Still, the absence of a carrier at the outset of the latest Iraqi crisis may rekindle debate over the force levels the Clinton administration set in its ``Bottom Up Review'' of the military last year. Republicans across the country, including Virginia U.S. Senate hopeful Oliver L. North, are campaigning this fall in part on the theme that the administration has cut the military too sharply.
Some in the services voice the same concern. ``As we try to work our way through this downsizing and this shrinking fleet, we very quickly come to the realization that it is shrinking too much,'' Adm.
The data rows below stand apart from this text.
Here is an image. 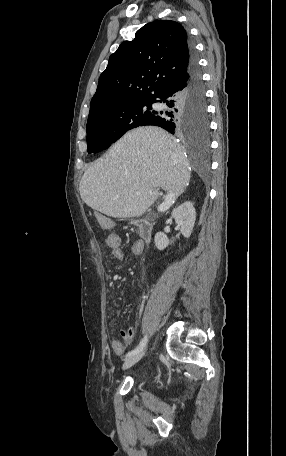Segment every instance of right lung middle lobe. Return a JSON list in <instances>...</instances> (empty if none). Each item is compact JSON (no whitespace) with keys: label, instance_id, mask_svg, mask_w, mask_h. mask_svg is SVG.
Masks as SVG:
<instances>
[{"label":"right lung middle lobe","instance_id":"dd1d6c3e","mask_svg":"<svg viewBox=\"0 0 286 456\" xmlns=\"http://www.w3.org/2000/svg\"><path fill=\"white\" fill-rule=\"evenodd\" d=\"M153 103L154 100L119 103L88 119V153L103 151L122 137L126 131L147 125L155 114L151 106ZM206 126V124L194 126L193 129L207 133Z\"/></svg>","mask_w":286,"mask_h":456}]
</instances>
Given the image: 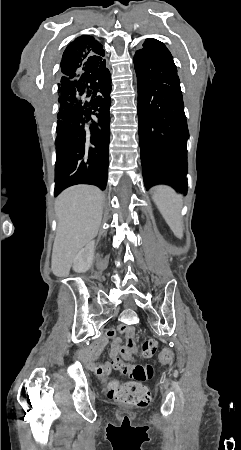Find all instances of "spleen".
<instances>
[{"instance_id": "obj_1", "label": "spleen", "mask_w": 241, "mask_h": 450, "mask_svg": "<svg viewBox=\"0 0 241 450\" xmlns=\"http://www.w3.org/2000/svg\"><path fill=\"white\" fill-rule=\"evenodd\" d=\"M152 200H154L160 214L165 222L170 226L174 236L182 238L183 228L180 216L182 208V196L176 194L170 186H155L152 190Z\"/></svg>"}]
</instances>
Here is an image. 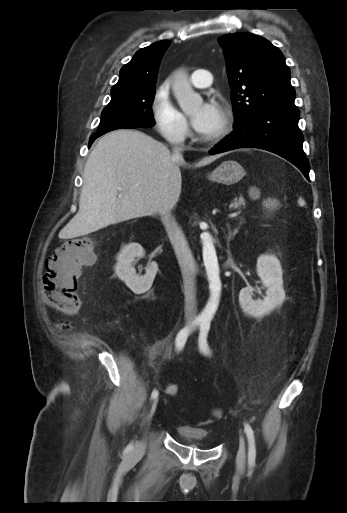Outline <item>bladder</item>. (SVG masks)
Here are the masks:
<instances>
[{"label":"bladder","instance_id":"obj_1","mask_svg":"<svg viewBox=\"0 0 347 513\" xmlns=\"http://www.w3.org/2000/svg\"><path fill=\"white\" fill-rule=\"evenodd\" d=\"M178 434L185 444L203 450H211L217 446V443L209 437L206 429L182 425L178 427Z\"/></svg>","mask_w":347,"mask_h":513}]
</instances>
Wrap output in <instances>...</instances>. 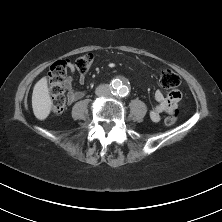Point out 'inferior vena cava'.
<instances>
[{"instance_id":"inferior-vena-cava-1","label":"inferior vena cava","mask_w":222,"mask_h":222,"mask_svg":"<svg viewBox=\"0 0 222 222\" xmlns=\"http://www.w3.org/2000/svg\"><path fill=\"white\" fill-rule=\"evenodd\" d=\"M96 95L99 97H110L111 96V87L108 84H101L96 88Z\"/></svg>"}]
</instances>
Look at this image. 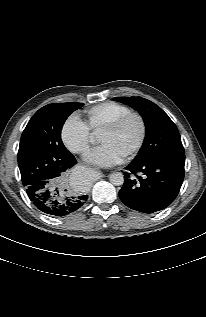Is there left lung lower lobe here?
I'll list each match as a JSON object with an SVG mask.
<instances>
[{"label":"left lung lower lobe","instance_id":"left-lung-lower-lobe-1","mask_svg":"<svg viewBox=\"0 0 206 317\" xmlns=\"http://www.w3.org/2000/svg\"><path fill=\"white\" fill-rule=\"evenodd\" d=\"M125 169L120 200L144 213L168 207L178 195L184 178V165L170 161L131 162Z\"/></svg>","mask_w":206,"mask_h":317}]
</instances>
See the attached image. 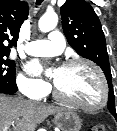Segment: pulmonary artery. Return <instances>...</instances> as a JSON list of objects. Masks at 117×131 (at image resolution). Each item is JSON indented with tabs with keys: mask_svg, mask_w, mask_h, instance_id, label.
<instances>
[{
	"mask_svg": "<svg viewBox=\"0 0 117 131\" xmlns=\"http://www.w3.org/2000/svg\"><path fill=\"white\" fill-rule=\"evenodd\" d=\"M65 40L61 32L52 31L47 39L34 40L25 46L28 54L34 56H54L63 51Z\"/></svg>",
	"mask_w": 117,
	"mask_h": 131,
	"instance_id": "pulmonary-artery-1",
	"label": "pulmonary artery"
}]
</instances>
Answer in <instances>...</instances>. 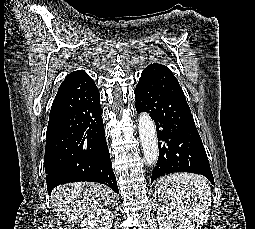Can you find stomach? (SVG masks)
Returning <instances> with one entry per match:
<instances>
[{
  "label": "stomach",
  "mask_w": 255,
  "mask_h": 229,
  "mask_svg": "<svg viewBox=\"0 0 255 229\" xmlns=\"http://www.w3.org/2000/svg\"><path fill=\"white\" fill-rule=\"evenodd\" d=\"M171 185H173V186H174V184H171ZM166 186H170V184H168V185H166Z\"/></svg>",
  "instance_id": "0dacf381"
}]
</instances>
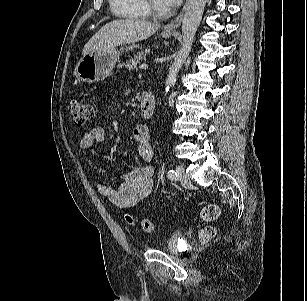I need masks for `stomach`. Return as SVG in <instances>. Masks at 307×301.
<instances>
[{
    "instance_id": "0dacf381",
    "label": "stomach",
    "mask_w": 307,
    "mask_h": 301,
    "mask_svg": "<svg viewBox=\"0 0 307 301\" xmlns=\"http://www.w3.org/2000/svg\"><path fill=\"white\" fill-rule=\"evenodd\" d=\"M172 35L173 32L171 31L162 32L163 38H169ZM124 51H128V47L108 49L104 51H92L84 55L75 68L77 77L86 83H94L104 80L111 74L120 54Z\"/></svg>"
}]
</instances>
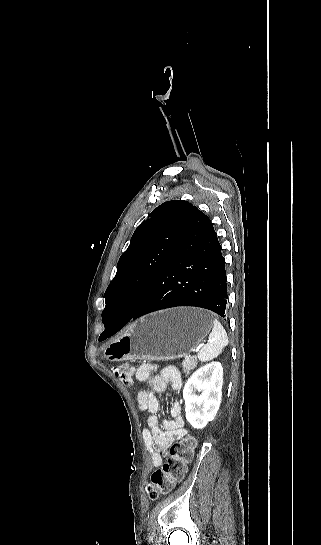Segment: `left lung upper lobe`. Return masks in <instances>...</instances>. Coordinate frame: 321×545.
Listing matches in <instances>:
<instances>
[{
    "label": "left lung upper lobe",
    "mask_w": 321,
    "mask_h": 545,
    "mask_svg": "<svg viewBox=\"0 0 321 545\" xmlns=\"http://www.w3.org/2000/svg\"><path fill=\"white\" fill-rule=\"evenodd\" d=\"M195 208L187 201H168L155 208L151 218L137 227L105 292L103 323L113 310L130 313L142 302L165 267Z\"/></svg>",
    "instance_id": "5c2ea615"
}]
</instances>
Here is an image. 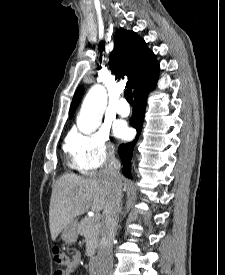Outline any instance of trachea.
Instances as JSON below:
<instances>
[{
  "label": "trachea",
  "mask_w": 225,
  "mask_h": 275,
  "mask_svg": "<svg viewBox=\"0 0 225 275\" xmlns=\"http://www.w3.org/2000/svg\"><path fill=\"white\" fill-rule=\"evenodd\" d=\"M124 96H125L126 100L129 102V104H131V105L134 104L133 95H132V90L131 89L125 90Z\"/></svg>",
  "instance_id": "obj_1"
}]
</instances>
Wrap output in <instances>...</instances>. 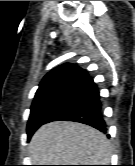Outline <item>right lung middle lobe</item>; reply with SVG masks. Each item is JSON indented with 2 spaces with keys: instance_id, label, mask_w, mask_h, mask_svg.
Segmentation results:
<instances>
[{
  "instance_id": "1",
  "label": "right lung middle lobe",
  "mask_w": 135,
  "mask_h": 166,
  "mask_svg": "<svg viewBox=\"0 0 135 166\" xmlns=\"http://www.w3.org/2000/svg\"><path fill=\"white\" fill-rule=\"evenodd\" d=\"M72 95L67 87L55 90L33 101L27 124L28 139L43 124L53 121L67 110Z\"/></svg>"
}]
</instances>
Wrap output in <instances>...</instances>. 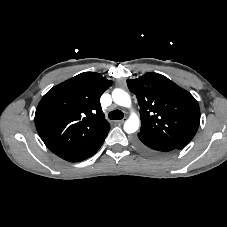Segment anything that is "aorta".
<instances>
[{
    "label": "aorta",
    "instance_id": "obj_1",
    "mask_svg": "<svg viewBox=\"0 0 227 227\" xmlns=\"http://www.w3.org/2000/svg\"><path fill=\"white\" fill-rule=\"evenodd\" d=\"M113 101L122 107H131L130 95L122 89H114L112 92ZM140 120L135 113H132L130 117L124 123V131L128 134L134 133L139 129Z\"/></svg>",
    "mask_w": 227,
    "mask_h": 227
}]
</instances>
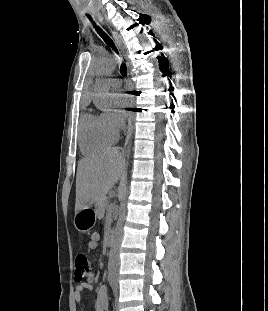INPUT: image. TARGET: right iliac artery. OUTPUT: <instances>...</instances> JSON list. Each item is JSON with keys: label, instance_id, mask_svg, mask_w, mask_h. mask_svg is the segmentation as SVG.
<instances>
[{"label": "right iliac artery", "instance_id": "1", "mask_svg": "<svg viewBox=\"0 0 268 311\" xmlns=\"http://www.w3.org/2000/svg\"><path fill=\"white\" fill-rule=\"evenodd\" d=\"M110 285H111V286L113 285V282H112V281L110 282Z\"/></svg>", "mask_w": 268, "mask_h": 311}]
</instances>
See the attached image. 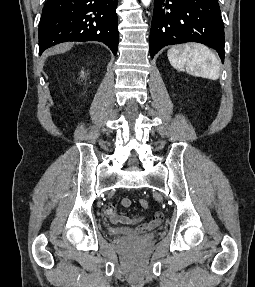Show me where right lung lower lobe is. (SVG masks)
Segmentation results:
<instances>
[{
  "mask_svg": "<svg viewBox=\"0 0 255 287\" xmlns=\"http://www.w3.org/2000/svg\"><path fill=\"white\" fill-rule=\"evenodd\" d=\"M118 0H48L39 23V54L66 41H99L118 50Z\"/></svg>",
  "mask_w": 255,
  "mask_h": 287,
  "instance_id": "1",
  "label": "right lung lower lobe"
}]
</instances>
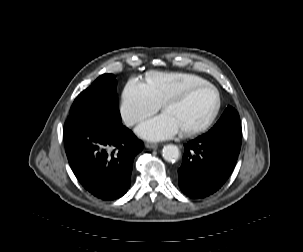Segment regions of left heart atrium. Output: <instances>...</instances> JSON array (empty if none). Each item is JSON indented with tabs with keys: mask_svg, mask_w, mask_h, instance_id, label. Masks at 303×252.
Returning a JSON list of instances; mask_svg holds the SVG:
<instances>
[{
	"mask_svg": "<svg viewBox=\"0 0 303 252\" xmlns=\"http://www.w3.org/2000/svg\"><path fill=\"white\" fill-rule=\"evenodd\" d=\"M179 131L178 126L167 113L143 121L136 129L140 137L152 141L171 139Z\"/></svg>",
	"mask_w": 303,
	"mask_h": 252,
	"instance_id": "39dd6f15",
	"label": "left heart atrium"
}]
</instances>
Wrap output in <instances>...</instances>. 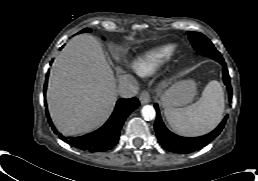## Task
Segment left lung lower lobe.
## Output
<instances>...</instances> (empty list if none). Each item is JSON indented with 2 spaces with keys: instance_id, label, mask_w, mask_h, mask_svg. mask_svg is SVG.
<instances>
[{
  "instance_id": "0a47b994",
  "label": "left lung lower lobe",
  "mask_w": 258,
  "mask_h": 181,
  "mask_svg": "<svg viewBox=\"0 0 258 181\" xmlns=\"http://www.w3.org/2000/svg\"><path fill=\"white\" fill-rule=\"evenodd\" d=\"M219 63L223 66V80H224V84L227 87L229 100H230L232 98V88L230 84V77L228 75V70L224 61H220ZM154 107L157 111L154 129L156 131V136L158 138L159 143L168 151L175 152V153H182V154L194 152L209 144L214 138H216L220 134L228 117L226 116L224 120L220 123V125L211 133L201 137L186 138V137L177 136L172 132H170L165 127L161 119L158 105L155 104Z\"/></svg>"
}]
</instances>
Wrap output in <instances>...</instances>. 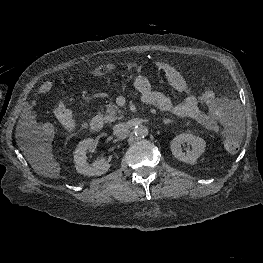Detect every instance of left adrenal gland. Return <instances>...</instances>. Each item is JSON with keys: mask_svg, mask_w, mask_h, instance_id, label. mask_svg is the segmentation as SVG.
<instances>
[{"mask_svg": "<svg viewBox=\"0 0 263 263\" xmlns=\"http://www.w3.org/2000/svg\"><path fill=\"white\" fill-rule=\"evenodd\" d=\"M165 124H167V123H170V120L169 119H166V120H164L163 121Z\"/></svg>", "mask_w": 263, "mask_h": 263, "instance_id": "a2214340", "label": "left adrenal gland"}]
</instances>
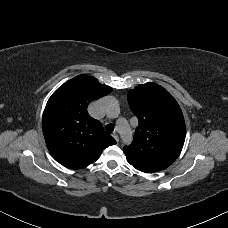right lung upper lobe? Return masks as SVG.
Returning a JSON list of instances; mask_svg holds the SVG:
<instances>
[{"mask_svg": "<svg viewBox=\"0 0 228 228\" xmlns=\"http://www.w3.org/2000/svg\"><path fill=\"white\" fill-rule=\"evenodd\" d=\"M111 91L96 78L83 74L61 85L49 98L42 128L47 148L60 164L73 169L86 167L105 148L116 144L87 112L90 102Z\"/></svg>", "mask_w": 228, "mask_h": 228, "instance_id": "obj_1", "label": "right lung upper lobe"}]
</instances>
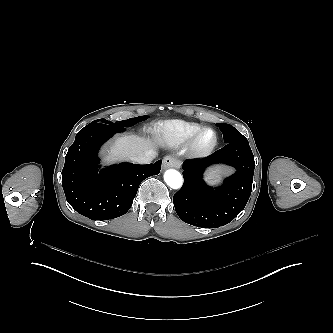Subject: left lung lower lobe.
<instances>
[{"mask_svg":"<svg viewBox=\"0 0 333 333\" xmlns=\"http://www.w3.org/2000/svg\"><path fill=\"white\" fill-rule=\"evenodd\" d=\"M224 163L236 172L222 186L211 188L203 181L205 168ZM254 156L248 140L235 138L210 156L183 163L184 184L174 195L176 212L184 222L203 228H217L231 222L245 207L253 183Z\"/></svg>","mask_w":333,"mask_h":333,"instance_id":"obj_1","label":"left lung lower lobe"}]
</instances>
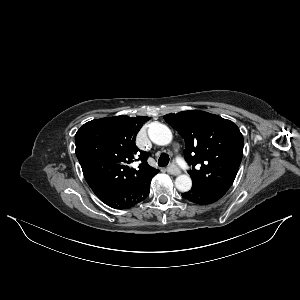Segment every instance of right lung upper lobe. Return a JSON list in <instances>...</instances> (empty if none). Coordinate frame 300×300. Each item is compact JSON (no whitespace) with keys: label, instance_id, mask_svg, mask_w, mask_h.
<instances>
[{"label":"right lung upper lobe","instance_id":"1","mask_svg":"<svg viewBox=\"0 0 300 300\" xmlns=\"http://www.w3.org/2000/svg\"><path fill=\"white\" fill-rule=\"evenodd\" d=\"M149 117L116 116L85 123L75 135L76 155L84 177L97 196L142 184L159 172L147 163L148 154L135 138ZM140 161L138 169L130 168Z\"/></svg>","mask_w":300,"mask_h":300}]
</instances>
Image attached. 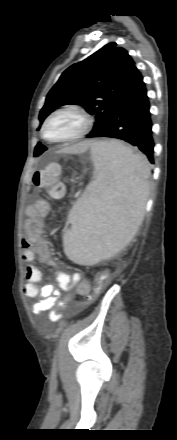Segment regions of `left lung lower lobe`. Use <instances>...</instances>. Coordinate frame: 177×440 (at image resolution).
<instances>
[{
  "label": "left lung lower lobe",
  "mask_w": 177,
  "mask_h": 440,
  "mask_svg": "<svg viewBox=\"0 0 177 440\" xmlns=\"http://www.w3.org/2000/svg\"><path fill=\"white\" fill-rule=\"evenodd\" d=\"M87 137H110L124 140L136 146L154 164L150 104L143 77L107 122Z\"/></svg>",
  "instance_id": "left-lung-lower-lobe-1"
}]
</instances>
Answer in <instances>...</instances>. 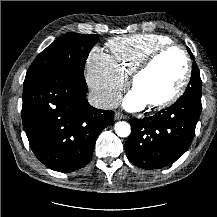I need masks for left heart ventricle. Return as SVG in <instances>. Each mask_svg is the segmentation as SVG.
Here are the masks:
<instances>
[{
  "label": "left heart ventricle",
  "mask_w": 217,
  "mask_h": 217,
  "mask_svg": "<svg viewBox=\"0 0 217 217\" xmlns=\"http://www.w3.org/2000/svg\"><path fill=\"white\" fill-rule=\"evenodd\" d=\"M185 73V61L178 51L161 55L137 80L136 91L147 103L162 100L179 87Z\"/></svg>",
  "instance_id": "left-heart-ventricle-1"
}]
</instances>
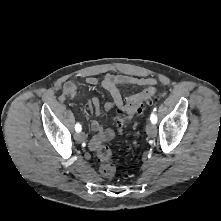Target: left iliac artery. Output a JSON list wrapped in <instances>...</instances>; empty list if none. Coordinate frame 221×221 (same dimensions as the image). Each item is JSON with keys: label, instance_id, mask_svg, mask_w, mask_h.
I'll return each instance as SVG.
<instances>
[{"label": "left iliac artery", "instance_id": "left-iliac-artery-1", "mask_svg": "<svg viewBox=\"0 0 221 221\" xmlns=\"http://www.w3.org/2000/svg\"><path fill=\"white\" fill-rule=\"evenodd\" d=\"M153 111H156V108H154ZM150 121L152 122V124H156L157 123V115L155 114V112L151 113Z\"/></svg>", "mask_w": 221, "mask_h": 221}]
</instances>
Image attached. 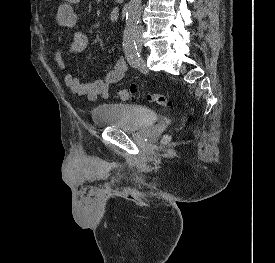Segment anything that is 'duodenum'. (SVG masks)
Instances as JSON below:
<instances>
[{
    "label": "duodenum",
    "mask_w": 275,
    "mask_h": 263,
    "mask_svg": "<svg viewBox=\"0 0 275 263\" xmlns=\"http://www.w3.org/2000/svg\"><path fill=\"white\" fill-rule=\"evenodd\" d=\"M117 3L122 4L125 0H115Z\"/></svg>",
    "instance_id": "duodenum-1"
}]
</instances>
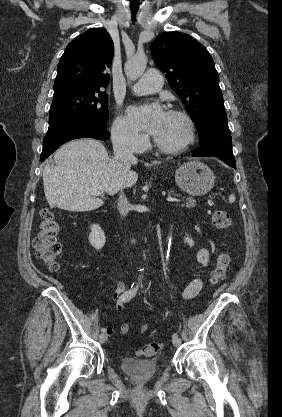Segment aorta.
Returning <instances> with one entry per match:
<instances>
[{
    "label": "aorta",
    "instance_id": "obj_1",
    "mask_svg": "<svg viewBox=\"0 0 282 417\" xmlns=\"http://www.w3.org/2000/svg\"><path fill=\"white\" fill-rule=\"evenodd\" d=\"M147 64L146 54H134L125 62L124 70L127 78L136 80L143 74Z\"/></svg>",
    "mask_w": 282,
    "mask_h": 417
}]
</instances>
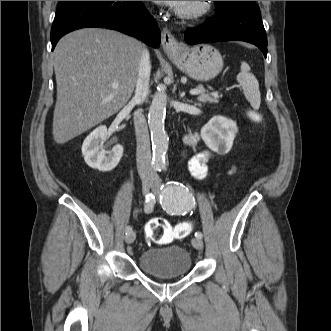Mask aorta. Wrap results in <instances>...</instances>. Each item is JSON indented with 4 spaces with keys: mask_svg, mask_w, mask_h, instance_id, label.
I'll return each instance as SVG.
<instances>
[{
    "mask_svg": "<svg viewBox=\"0 0 331 331\" xmlns=\"http://www.w3.org/2000/svg\"><path fill=\"white\" fill-rule=\"evenodd\" d=\"M167 94L161 87L154 95L149 108L148 125L151 132L153 165L155 169L165 167V156L168 150L169 137L165 131Z\"/></svg>",
    "mask_w": 331,
    "mask_h": 331,
    "instance_id": "obj_1",
    "label": "aorta"
}]
</instances>
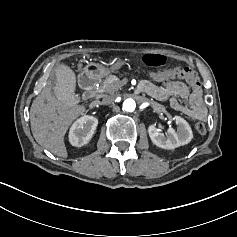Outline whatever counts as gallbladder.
Here are the masks:
<instances>
[{"instance_id": "bac80fb5", "label": "gallbladder", "mask_w": 237, "mask_h": 237, "mask_svg": "<svg viewBox=\"0 0 237 237\" xmlns=\"http://www.w3.org/2000/svg\"><path fill=\"white\" fill-rule=\"evenodd\" d=\"M55 93L57 98L64 104L69 105L75 97L74 76L70 66L63 65L58 71Z\"/></svg>"}]
</instances>
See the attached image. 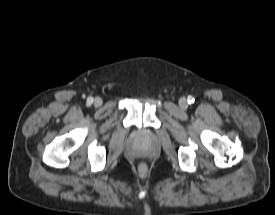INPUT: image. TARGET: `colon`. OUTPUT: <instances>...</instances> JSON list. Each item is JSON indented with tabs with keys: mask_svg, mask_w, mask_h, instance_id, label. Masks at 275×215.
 Returning a JSON list of instances; mask_svg holds the SVG:
<instances>
[{
	"mask_svg": "<svg viewBox=\"0 0 275 215\" xmlns=\"http://www.w3.org/2000/svg\"><path fill=\"white\" fill-rule=\"evenodd\" d=\"M147 170H148V167H147V165H146L145 163H141V164L138 166V171H139V173H141V174L146 173Z\"/></svg>",
	"mask_w": 275,
	"mask_h": 215,
	"instance_id": "1",
	"label": "colon"
}]
</instances>
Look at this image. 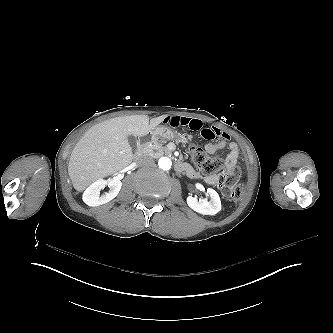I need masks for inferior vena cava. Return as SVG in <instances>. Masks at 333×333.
I'll list each match as a JSON object with an SVG mask.
<instances>
[{"mask_svg": "<svg viewBox=\"0 0 333 333\" xmlns=\"http://www.w3.org/2000/svg\"><path fill=\"white\" fill-rule=\"evenodd\" d=\"M140 166H153L154 165V159L149 156H143L140 159H138L137 162Z\"/></svg>", "mask_w": 333, "mask_h": 333, "instance_id": "1", "label": "inferior vena cava"}]
</instances>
Jeremy Michael Boorda, the chief of naval operations, said last week in a speech in Norfolk.
He is working on ``an idea for a Navy that is perhaps slightly larger than the one someone envisioned and is certainly more capable,'' Boorda said.
The Bottom Up Review led the administration to conclude the Navy needs 11 active carriers, plus one in reserve. The study said that is enough to show American muscle around the world and, if necessary, fight two major regional wars simultaneously.
But at that level, a senior Navy official said Tuesday, there must be gaps of several weeks or months in carrier patrols even in such persistent trouble spots as the gulf. ``As soon as you come down to fewer than 15 or 16, you start to make tradeoffs,'' he said.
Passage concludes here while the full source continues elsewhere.